Exercise details
Transcribe everything in the listing as written, and let no image into the copy.

Data supplied
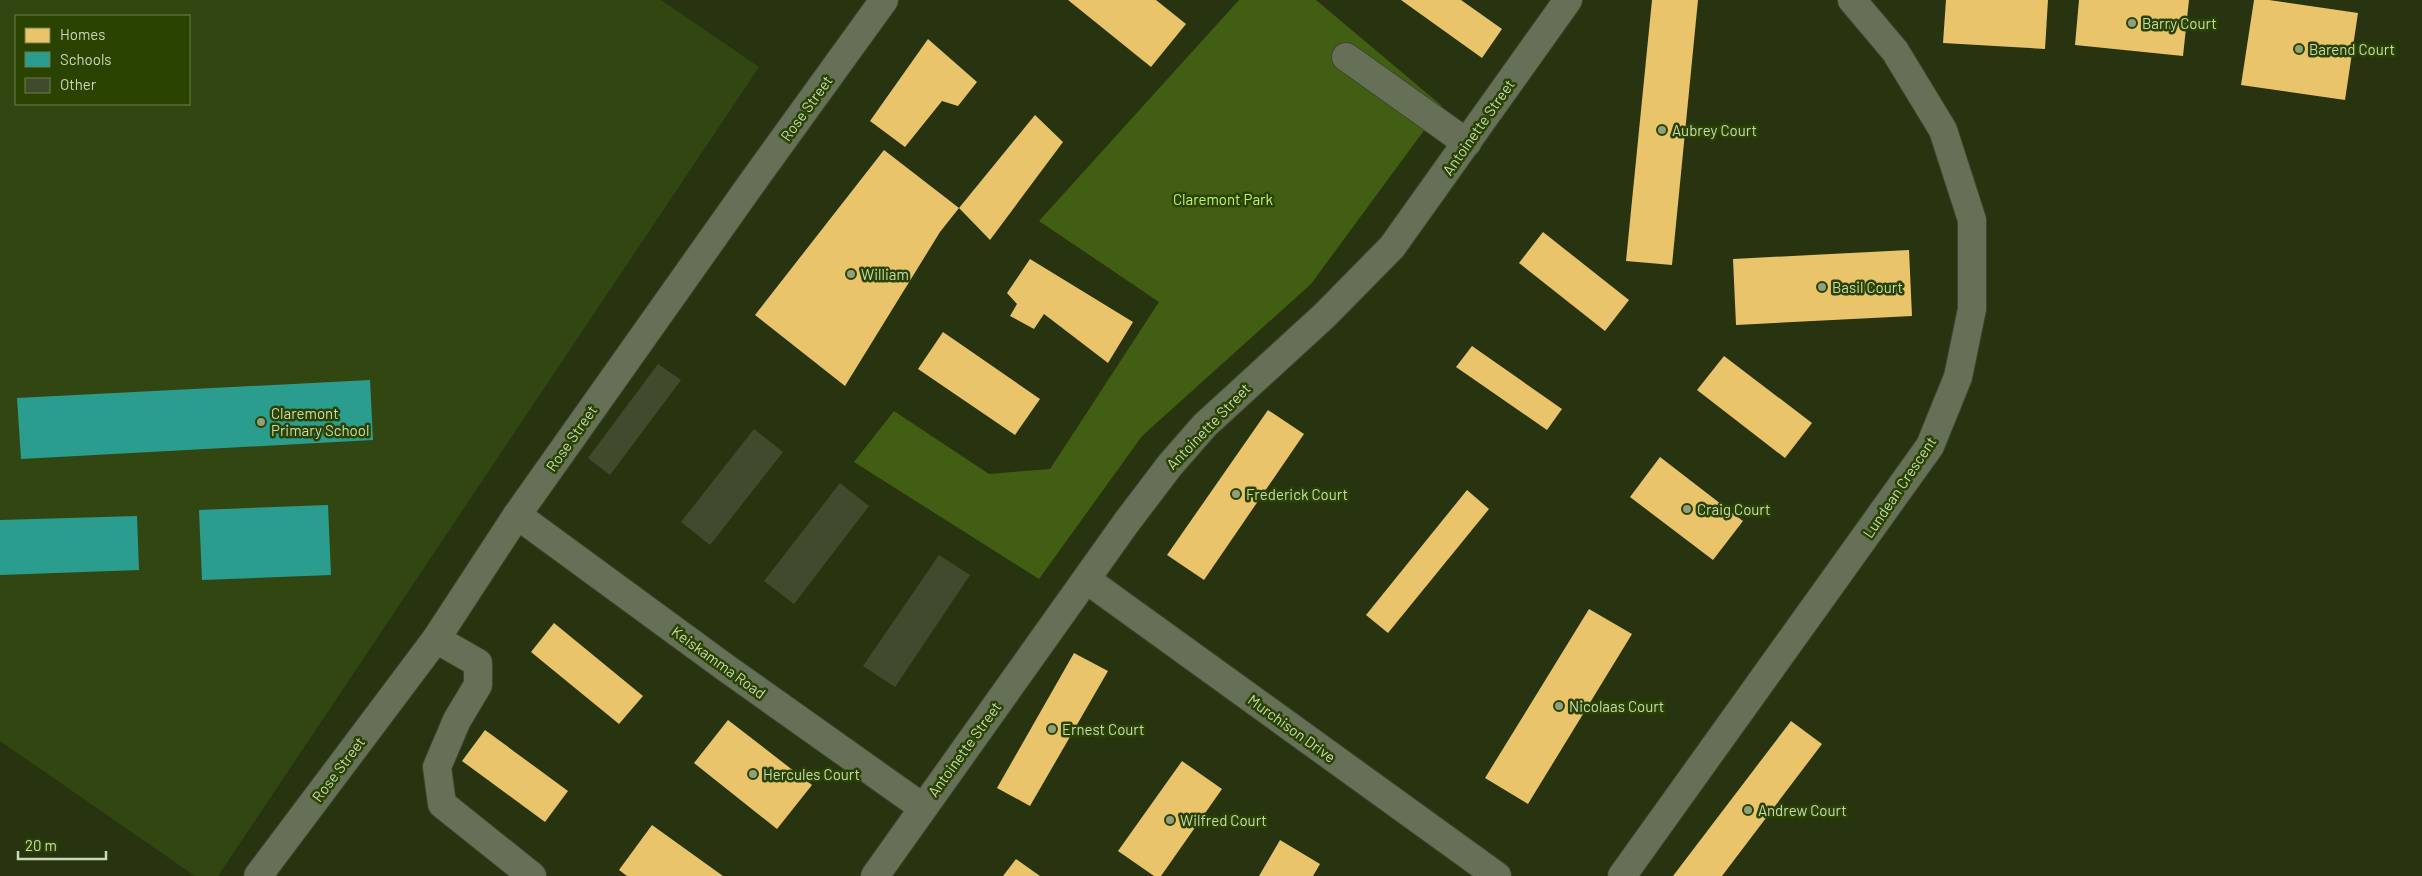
<svg xmlns="http://www.w3.org/2000/svg" width="2422" height="876" viewBox="0 0 2422 876" font-family="Barlow,sans-serif">
<rect width="100%" height="100%" fill="#27340f"/>
<path fill="#324612" fill-rule="evenodd" d="M0 0H661L759 67 218 876H195L0 741ZM16 16H189V104H16Z"/>
<polygon fill="#425e12" points="1239,0 1316,0 1442,106 1311,284 1142,436 1039,579 854,462 894,411 989,474 1050,469 1159,302 1039,221"/>
<g fill="#e9c46a">
<polygon points="1068,0 1156,0 1186,24 1151,67"/>
<polygon points="1401,0 1461,0 1502,29 1482,58"/>
<polygon points="1652,0 1698,0 1672,265 1626,261"/>
<polygon points="1946,0 2048,0 2045,49 1943,43"/>
<polygon points="2079,0 2189,0 2183,56 2075,45"/>
<polygon points="2254,0 2269,0 2358,13 2345,100 2241,85"/>
<polygon points="928,39 977,82 958,106 942,101 905,147 870,121"/>
<polygon points="1035,115 1063,142 990,240 959,208"/>
<polygon points="884,150 959,208 940,232 845,386 755,315"/>
<polygon points="1543,232 1629,300 1605,331 1519,263"/>
<polygon points="1909,250 1912,316 1736,325 1733,259"/>
<polygon points="1030,259 1133,322 1108,363 1044,314 1034,329 1010,316 1017,304 1007,293"/>
<polygon points="943,332 1040,399 1015,435 918,369"/>
<polygon points="1472,346 1562,409 1547,430 1456,367"/>
<polygon points="1724,356 1812,423 1785,458 1697,390"/>
<polygon points="1268,410 1304,434 1204,580 1167,555"/>
<polygon points="1660,457 1743,521 1713,560 1630,497"/>
<polygon points="1467,490 1489,509 1388,633 1366,615"/>
<polygon points="1589,609 1632,634 1528,804 1485,778"/>
<polygon points="554,623 643,696 619,724 531,652"/>
<polygon points="1074,653 1108,671 1030,806 997,788"/>
<polygon points="728,720 812,785 777,829 694,763"/>
<polygon points="1791,721 1822,744 1722,876 1673,876"/>
<polygon points="485,730 568,791 545,822 462,761"/>
<polygon points="1182,761 1222,789 1161,876 1154,876 1118,851"/>
<polygon points="652,825 723,876 627,876 619,870"/>
<polygon points="1280,840 1320,864 1313,876 1259,876"/>
<polygon points="1016,859 1040,876 1003,876"/>
</g>
<g fill="#2a9d8f">
<polygon points="370,380 373,440 21,459 17,398"/>
<polygon points="328,505 331,575 202,580 199,510"/>
<polygon points="137,516 139,570 0,575 0,520"/>
</g>
<g fill="#404b2e">
<polygon points="658,364 681,380 610,475 588,458"/>
<polygon points="754,429 783,452 710,545 681,522"/>
<polygon points="840,483 869,506 794,604 764,581"/>
<polygon points="939,555 970,575 895,687 863,666"/>
</g>
<g fill="none" stroke-linecap="round" stroke-linejoin="round">
<defs>
<g id="minor">
<polyline points="1346,57 1467,143"/>
<polyline points="517,515 726,668 922,807"/>
<polyline points="1087,580 1497,876"/>
<polyline points="436,639 478,663 478,685 457,720 437,767 442,804 532,876"/>
<polyline points="258,876 436,639 517,515 754,180 884,0"/>
<polyline points="875,876 1126,523 1170,465 1205,425 1324,316 1392,247 1568,0"/>
<polyline points="1622,876 1930,446 1958,377 1972,309 1972,220 1943,130 1895,51 1852,0"/>
</g>
</defs>
<use href="#minor" stroke="#3d462e" stroke-width="30"/>
<use href="#minor" stroke="#657056" stroke-width="28"/>
</g>
<g fill="#909f7d" stroke="#2b4300" stroke-width="2">
<circle cx="2132" cy="23" r="5"/>
<circle cx="2299" cy="49" r="5"/>
<circle cx="1662" cy="130" r="5"/>
<circle cx="851" cy="274" r="5"/>
<circle cx="1822" cy="287" r="5"/>
<circle cx="261" cy="422" r="5"/>
<circle cx="1236" cy="494" r="5"/>
<circle cx="1687" cy="509" r="5"/>
<circle cx="1559" cy="706" r="5"/>
<circle cx="1052" cy="729" r="5"/>
<circle cx="753" cy="774" r="5"/>
<circle cx="1748" cy="810" r="5"/>
<circle cx="1170" cy="820" r="5"/>
</g>
<g text-anchor="middle" dominant-baseline="central" stroke-width="5" stroke-linejoin="round" paint-order="stroke">
<g font-size="15" fill="#c9d9b8" stroke="#2b4300" text-anchor="start">
<text x="2142" y="23">Barry Court</text>
<text x="2309" y="49">Barend Court</text>
<text x="1672" y="130">Aubrey Court</text>
<text x="861" y="274">William</text>
<text x="1832" y="287">Basil Court</text>
<text x="271" y="413">Claremont<tspan x="271" dy="17">Primary School</tspan></text>
<text x="1246" y="494">Frederick Court</text>
<text x="1697" y="509">Craig Court</text>
<text x="1569" y="706">Nicolaas Court</text>
<text x="1062" y="729">Ernest Court</text>
<text x="763" y="774">Hercules Court</text>
<text x="1758" y="810">Andrew Court</text>
<text x="1180" y="820">Wilfred Court</text>
</g>
<g font-size="15" fill="#c9d9b8" stroke="#2b4300">
<text transform="translate(806 108) rotate(-54)">Rose Street</text>
<text transform="translate(1478 127) rotate(-55)">Antoinette Street</text>
<text transform="translate(1208 426) rotate(-46)">Antoinette Street</text>
<text transform="translate(571 438) rotate(-55)">Rose Street</text>
<text transform="translate(1899 487) rotate(-56)">Lundean Crescent</text>
<text transform="translate(719 662) rotate(36)">Keiskamma Road</text>
<text transform="translate(1292 728) rotate(36)">Murchison Drive</text>
<text transform="translate(964 749) rotate(-54)">Antoinette Street</text>
<text transform="translate(338 769) rotate(-53)">Rose Street</text>
</g>
<g font-size="15" fill="#bef574" stroke="#2b4300">
<text x="1223" y="199">Claremont Park</text>
</g>
</g>
<rect x="15" y="15" width="175" height="90" fill="#2b4300" stroke="#6a7f4a"/>
<rect x="25" y="28" width="25" height="15" fill="#e9c46a" stroke="#6a7f4a"/>
<text x="60" y="40" font-size="15" fill="#c9d9b8">Homes</text>
<rect x="25" y="52" width="25" height="15" fill="#2a9d8f" stroke="#6a7f4a"/>
<text x="60" y="65" font-size="15" fill="#c9d9b8">Schools</text>
<rect x="25" y="78" width="25" height="15" fill="#404b2e" stroke="#6a7f4a"/>
<text x="60" y="90" font-size="15" fill="#c9d9b8">Other</text>
<path d="M18 851v8h88v-8" fill="none" stroke="#c9d9b8" stroke-width="2.5"/>
<text x="25" y="851" font-size="15" fill="#c9d9b8" stroke="#2b4300" stroke-width="4" paint-order="stroke">20 m</text>
</svg>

Task output
<svg xmlns="http://www.w3.org/2000/svg" width="2422" height="876" viewBox="0 0 2422 876" font-family="Barlow,sans-serif">
<rect width="100%" height="100%" fill="#27340f"/>
<path fill="#324612" fill-rule="evenodd" d="M0 0H661L759 67 218 876H195L0 741ZM16 16H189V104H16Z"/>
<polygon fill="#425e12" points="1239,0 1316,0 1442,106 1311,284 1142,436 1039,579 854,462 894,411 989,474 1050,469 1159,302 1039,221"/>
<g fill="#e9c46a">
<polygon points="1068,0 1156,0 1186,24 1151,67"/>
<polygon points="1401,0 1461,0 1502,29 1482,58"/>
<polygon points="1652,0 1698,0 1672,265 1626,261"/>
<polygon points="1946,0 2048,0 2045,49 1943,43"/>
<polygon points="2079,0 2189,0 2183,56 2075,45"/>
<polygon points="2254,0 2269,0 2358,13 2345,100 2241,85"/>
<polygon points="928,39 977,82 958,106 942,101 905,147 870,121"/>
<polygon points="1035,115 1063,142 990,240 959,208"/>
<polygon points="884,150 959,208 940,232 845,386 755,315"/>
<polygon points="1543,232 1629,300 1605,331 1519,263"/>
<polygon points="1909,250 1912,316 1736,325 1733,259"/>
<polygon points="1030,259 1133,322 1108,363 1044,314 1034,329 1010,316 1017,304 1007,293"/>
<polygon points="943,332 1040,399 1015,435 918,369"/>
<polygon points="1472,346 1562,409 1547,430 1456,367"/>
<polygon points="1724,356 1812,423 1785,458 1697,390"/>
<polygon points="1268,410 1304,434 1204,580 1167,555"/>
<polygon points="1660,457 1743,521 1713,560 1630,497"/>
<polygon points="1467,490 1489,509 1388,633 1366,615"/>
<polygon points="1589,609 1632,634 1528,804 1485,778"/>
<polygon points="554,623 643,696 619,724 531,652"/>
<polygon points="1074,653 1108,671 1030,806 997,788"/>
<polygon points="728,720 812,785 777,829 694,763"/>
<polygon points="1791,721 1822,744 1722,876 1673,876"/>
<polygon points="485,730 568,791 545,822 462,761"/>
<polygon points="1182,761 1222,789 1161,876 1154,876 1118,851"/>
<polygon points="652,825 723,876 627,876 619,870"/>
<polygon points="1280,840 1320,864 1313,876 1259,876"/>
<polygon points="1016,859 1040,876 1003,876"/>
</g>
<g fill="#2a9d8f">
<polygon points="370,380 373,440 21,459 17,398"/>
<polygon points="328,505 331,575 202,580 199,510"/>
<polygon points="137,516 139,570 0,575 0,520"/>
</g>
<g fill="#404b2e">
<polygon points="658,364 681,380 610,475 588,458"/>
<polygon points="754,429 783,452 710,545 681,522"/>
<polygon points="840,483 869,506 794,604 764,581"/>
<polygon points="939,555 970,575 895,687 863,666"/>
</g>
<g fill="none" stroke-linecap="round" stroke-linejoin="round">
<defs>
<g id="minor">
<polyline points="1346,57 1467,143"/>
<polyline points="517,515 726,668 922,807"/>
<polyline points="1087,580 1497,876"/>
<polyline points="436,639 478,663 478,685 457,720 437,767 442,804 532,876"/>
<polyline points="258,876 436,639 517,515 754,180 884,0"/>
<polyline points="875,876 1126,523 1170,465 1205,425 1324,316 1392,247 1568,0"/>
<polyline points="1622,876 1930,446 1958,377 1972,309 1972,220 1943,130 1895,51 1852,0"/>
</g>
</defs>
<use href="#minor" stroke="#3d462e" stroke-width="30"/>
<use href="#minor" stroke="#657056" stroke-width="28"/>
</g>
<g fill="#909f7d" stroke="#2b4300" stroke-width="2">
<circle cx="2132" cy="23" r="5"/>
<circle cx="2299" cy="49" r="5"/>
<circle cx="1662" cy="130" r="5"/>
<circle cx="851" cy="274" r="5"/>
<circle cx="1822" cy="287" r="5"/>
<circle cx="261" cy="422" r="5"/>
<circle cx="1236" cy="494" r="5"/>
<circle cx="1687" cy="509" r="5"/>
<circle cx="1559" cy="706" r="5"/>
<circle cx="1052" cy="729" r="5"/>
<circle cx="753" cy="774" r="5"/>
<circle cx="1748" cy="810" r="5"/>
<circle cx="1170" cy="820" r="5"/>
</g>
<g text-anchor="middle" dominant-baseline="central" stroke-width="5" stroke-linejoin="round" paint-order="stroke">
<g font-size="15" fill="#c9d9b8" stroke="#2b4300" text-anchor="start">
<text x="2142" y="23">Barry Court</text>
<text x="2309" y="49">Barend Court</text>
<text x="1672" y="130">Aubrey Court</text>
<text x="861" y="274">William</text>
<text x="1832" y="287">Basil Court</text>
<text x="271" y="413">Claremont<tspan x="271" dy="17">Primary School</tspan></text>
<text x="1246" y="494">Frederick Court</text>
<text x="1697" y="509">Craig Court</text>
<text x="1569" y="706">Nicolaas Court</text>
<text x="1062" y="729">Ernest Court</text>
<text x="763" y="774">Hercules Court</text>
<text x="1758" y="810">Andrew Court</text>
<text x="1180" y="820">Wilfred Court</text>
</g>
<g font-size="15" fill="#c9d9b8" stroke="#2b4300">
<text transform="translate(806 108) rotate(-54)">Rose Street</text>
<text transform="translate(1478 127) rotate(-55)">Antoinette Street</text>
<text transform="translate(1208 426) rotate(-46)">Antoinette Street</text>
<text transform="translate(571 438) rotate(-55)">Rose Street</text>
<text transform="translate(1899 487) rotate(-56)">Lundean Crescent</text>
<text transform="translate(719 662) rotate(36)">Keiskamma Road</text>
<text transform="translate(1292 728) rotate(36)">Murchison Drive</text>
<text transform="translate(964 749) rotate(-54)">Antoinette Street</text>
<text transform="translate(338 769) rotate(-53)">Rose Street</text>
</g>
<g font-size="15" fill="#bef574" stroke="#2b4300">
<text x="1223" y="199">Claremont Park</text>
</g>
</g>
<rect x="15" y="15" width="175" height="90" fill="#2b4300" stroke="#6a7f4a"/>
<rect x="25" y="28" width="25" height="15" fill="#e9c46a" stroke="#6a7f4a"/>
<text x="60" y="40" font-size="15" fill="#c9d9b8">Homes</text>
<rect x="25" y="52" width="25" height="15" fill="#2a9d8f" stroke="#6a7f4a"/>
<text x="60" y="65" font-size="15" fill="#c9d9b8">Schools</text>
<rect x="25" y="78" width="25" height="15" fill="#404b2e" stroke="#6a7f4a"/>
<text x="60" y="90" font-size="15" fill="#c9d9b8">Other</text>
<path d="M18 851v8h88v-8" fill="none" stroke="#c9d9b8" stroke-width="2.5"/>
<text x="25" y="851" font-size="15" fill="#c9d9b8" stroke="#2b4300" stroke-width="4" paint-order="stroke">20 m</text>
</svg>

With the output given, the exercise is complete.